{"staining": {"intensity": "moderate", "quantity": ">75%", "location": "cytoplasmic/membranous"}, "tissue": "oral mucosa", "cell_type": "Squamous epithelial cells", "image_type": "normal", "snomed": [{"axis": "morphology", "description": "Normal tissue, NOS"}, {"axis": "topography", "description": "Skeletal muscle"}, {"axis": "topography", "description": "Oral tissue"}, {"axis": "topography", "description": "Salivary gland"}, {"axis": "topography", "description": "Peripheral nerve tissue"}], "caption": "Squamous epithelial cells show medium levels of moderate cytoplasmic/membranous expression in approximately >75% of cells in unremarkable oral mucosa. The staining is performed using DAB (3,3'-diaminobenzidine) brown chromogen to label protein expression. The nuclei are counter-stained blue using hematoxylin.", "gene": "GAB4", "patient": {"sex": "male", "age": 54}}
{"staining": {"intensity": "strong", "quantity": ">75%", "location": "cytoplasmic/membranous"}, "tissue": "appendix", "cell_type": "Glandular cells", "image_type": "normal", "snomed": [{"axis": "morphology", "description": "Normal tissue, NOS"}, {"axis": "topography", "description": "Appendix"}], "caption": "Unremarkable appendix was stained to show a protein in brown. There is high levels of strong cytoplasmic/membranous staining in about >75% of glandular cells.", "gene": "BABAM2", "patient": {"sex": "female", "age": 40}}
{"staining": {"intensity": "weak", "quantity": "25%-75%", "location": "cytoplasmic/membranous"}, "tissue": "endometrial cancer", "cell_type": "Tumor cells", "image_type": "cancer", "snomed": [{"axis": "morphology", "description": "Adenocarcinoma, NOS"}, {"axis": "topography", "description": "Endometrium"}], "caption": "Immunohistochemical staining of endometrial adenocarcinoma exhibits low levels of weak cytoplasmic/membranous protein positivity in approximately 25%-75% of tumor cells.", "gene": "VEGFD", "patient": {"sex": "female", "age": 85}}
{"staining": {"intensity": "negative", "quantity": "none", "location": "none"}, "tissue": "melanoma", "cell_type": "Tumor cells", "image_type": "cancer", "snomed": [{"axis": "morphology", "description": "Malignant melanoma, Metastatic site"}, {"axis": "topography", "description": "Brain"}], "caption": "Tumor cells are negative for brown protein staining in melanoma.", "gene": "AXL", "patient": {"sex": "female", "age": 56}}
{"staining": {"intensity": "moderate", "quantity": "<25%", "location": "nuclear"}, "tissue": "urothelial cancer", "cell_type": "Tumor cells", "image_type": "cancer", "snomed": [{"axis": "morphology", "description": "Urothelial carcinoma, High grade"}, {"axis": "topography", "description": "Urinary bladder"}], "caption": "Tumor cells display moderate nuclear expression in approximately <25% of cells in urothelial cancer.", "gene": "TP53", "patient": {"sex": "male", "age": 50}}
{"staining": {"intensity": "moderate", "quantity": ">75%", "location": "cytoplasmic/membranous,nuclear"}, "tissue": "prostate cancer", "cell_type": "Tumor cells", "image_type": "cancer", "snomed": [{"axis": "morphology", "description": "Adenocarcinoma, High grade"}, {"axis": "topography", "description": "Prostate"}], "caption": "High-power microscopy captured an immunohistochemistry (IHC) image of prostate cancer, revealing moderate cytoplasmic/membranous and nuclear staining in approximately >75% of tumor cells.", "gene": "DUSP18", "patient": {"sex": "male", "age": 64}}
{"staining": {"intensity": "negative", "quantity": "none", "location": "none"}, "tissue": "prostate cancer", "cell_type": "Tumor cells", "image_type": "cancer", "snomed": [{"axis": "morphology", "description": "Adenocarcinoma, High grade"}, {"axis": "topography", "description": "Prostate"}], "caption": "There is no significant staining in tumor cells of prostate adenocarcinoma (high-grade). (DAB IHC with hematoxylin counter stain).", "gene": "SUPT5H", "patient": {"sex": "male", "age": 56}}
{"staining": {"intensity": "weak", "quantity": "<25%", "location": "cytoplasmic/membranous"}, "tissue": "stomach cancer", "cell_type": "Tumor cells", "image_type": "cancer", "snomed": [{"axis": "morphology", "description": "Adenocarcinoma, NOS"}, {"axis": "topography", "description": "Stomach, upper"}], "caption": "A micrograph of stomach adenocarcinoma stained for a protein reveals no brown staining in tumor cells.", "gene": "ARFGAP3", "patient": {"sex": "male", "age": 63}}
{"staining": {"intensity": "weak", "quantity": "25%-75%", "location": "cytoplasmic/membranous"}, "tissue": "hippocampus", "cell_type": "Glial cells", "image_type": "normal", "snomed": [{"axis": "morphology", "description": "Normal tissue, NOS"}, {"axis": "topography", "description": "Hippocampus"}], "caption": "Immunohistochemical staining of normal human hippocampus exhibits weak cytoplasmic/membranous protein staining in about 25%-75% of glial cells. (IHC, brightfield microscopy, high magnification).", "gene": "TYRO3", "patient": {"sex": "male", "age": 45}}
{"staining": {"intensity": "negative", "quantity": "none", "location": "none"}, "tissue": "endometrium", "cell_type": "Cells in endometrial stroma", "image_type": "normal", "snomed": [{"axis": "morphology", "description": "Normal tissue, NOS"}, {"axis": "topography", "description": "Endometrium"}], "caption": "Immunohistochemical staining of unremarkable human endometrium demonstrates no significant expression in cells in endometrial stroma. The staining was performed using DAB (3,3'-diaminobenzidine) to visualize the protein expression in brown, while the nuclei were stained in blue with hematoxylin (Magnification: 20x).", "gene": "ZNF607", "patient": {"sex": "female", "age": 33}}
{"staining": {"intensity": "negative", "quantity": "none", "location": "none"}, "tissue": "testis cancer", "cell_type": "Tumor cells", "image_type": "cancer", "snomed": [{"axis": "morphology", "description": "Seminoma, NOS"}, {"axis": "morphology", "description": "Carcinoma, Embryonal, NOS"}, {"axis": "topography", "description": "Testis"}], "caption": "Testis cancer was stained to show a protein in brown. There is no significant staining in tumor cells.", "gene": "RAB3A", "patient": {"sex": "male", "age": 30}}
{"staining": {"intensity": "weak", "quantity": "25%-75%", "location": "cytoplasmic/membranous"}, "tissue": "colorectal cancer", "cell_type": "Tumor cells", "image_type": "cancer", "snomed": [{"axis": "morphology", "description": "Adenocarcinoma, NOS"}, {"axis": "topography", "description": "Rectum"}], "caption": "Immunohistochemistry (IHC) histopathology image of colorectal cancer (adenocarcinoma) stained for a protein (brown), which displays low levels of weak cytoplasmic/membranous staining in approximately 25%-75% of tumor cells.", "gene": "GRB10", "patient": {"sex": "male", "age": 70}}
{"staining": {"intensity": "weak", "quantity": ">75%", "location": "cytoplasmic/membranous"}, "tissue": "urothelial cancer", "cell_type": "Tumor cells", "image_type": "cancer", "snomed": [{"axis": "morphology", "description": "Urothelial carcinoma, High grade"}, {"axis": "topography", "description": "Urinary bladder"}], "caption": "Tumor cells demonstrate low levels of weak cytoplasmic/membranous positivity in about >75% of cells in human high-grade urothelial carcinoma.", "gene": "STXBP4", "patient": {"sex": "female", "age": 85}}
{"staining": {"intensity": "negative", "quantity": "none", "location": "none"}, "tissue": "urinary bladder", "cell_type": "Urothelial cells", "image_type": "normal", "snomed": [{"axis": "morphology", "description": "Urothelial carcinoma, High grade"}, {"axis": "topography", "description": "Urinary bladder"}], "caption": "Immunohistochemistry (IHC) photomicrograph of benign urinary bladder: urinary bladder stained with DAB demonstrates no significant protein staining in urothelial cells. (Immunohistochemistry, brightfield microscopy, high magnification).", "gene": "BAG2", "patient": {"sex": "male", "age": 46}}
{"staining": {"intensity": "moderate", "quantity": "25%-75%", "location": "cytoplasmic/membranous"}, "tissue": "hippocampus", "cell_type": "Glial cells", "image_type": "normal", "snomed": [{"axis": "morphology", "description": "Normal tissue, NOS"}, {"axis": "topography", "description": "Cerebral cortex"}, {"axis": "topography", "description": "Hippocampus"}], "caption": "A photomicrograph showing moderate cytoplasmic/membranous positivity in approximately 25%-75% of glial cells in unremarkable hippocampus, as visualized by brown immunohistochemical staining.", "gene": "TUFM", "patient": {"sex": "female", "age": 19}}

+ + + + +

- _Your objective_: From the records above, copy every line that includes the word "Hippocampus".

- _Output below_:
{"staining": {"intensity": "weak", "quantity": "25%-75%", "location": "cytoplasmic/membranous"}, "tissue": "hippocampus", "cell_type": "Glial cells", "image_type": "normal", "snomed": [{"axis": "morphology", "description": "Normal tissue, NOS"}, {"axis": "topography", "description": "Hippocampus"}], "caption": "Immunohistochemical staining of normal human hippocampus exhibits weak cytoplasmic/membranous protein staining in about 25%-75% of glial cells. (IHC, brightfield microscopy, high magnification).", "gene": "TYRO3", "patient": {"sex": "male", "age": 45}}
{"staining": {"intensity": "moderate", "quantity": "25%-75%", "location": "cytoplasmic/membranous"}, "tissue": "hippocampus", "cell_type": "Glial cells", "image_type": "normal", "snomed": [{"axis": "morphology", "description": "Normal tissue, NOS"}, {"axis": "topography", "description": "Cerebral cortex"}, {"axis": "topography", "description": "Hippocampus"}], "caption": "A photomicrograph showing moderate cytoplasmic/membranous positivity in approximately 25%-75% of glial cells in unremarkable hippocampus, as visualized by brown immunohistochemical staining.", "gene": "TUFM", "patient": {"sex": "female", "age": 19}}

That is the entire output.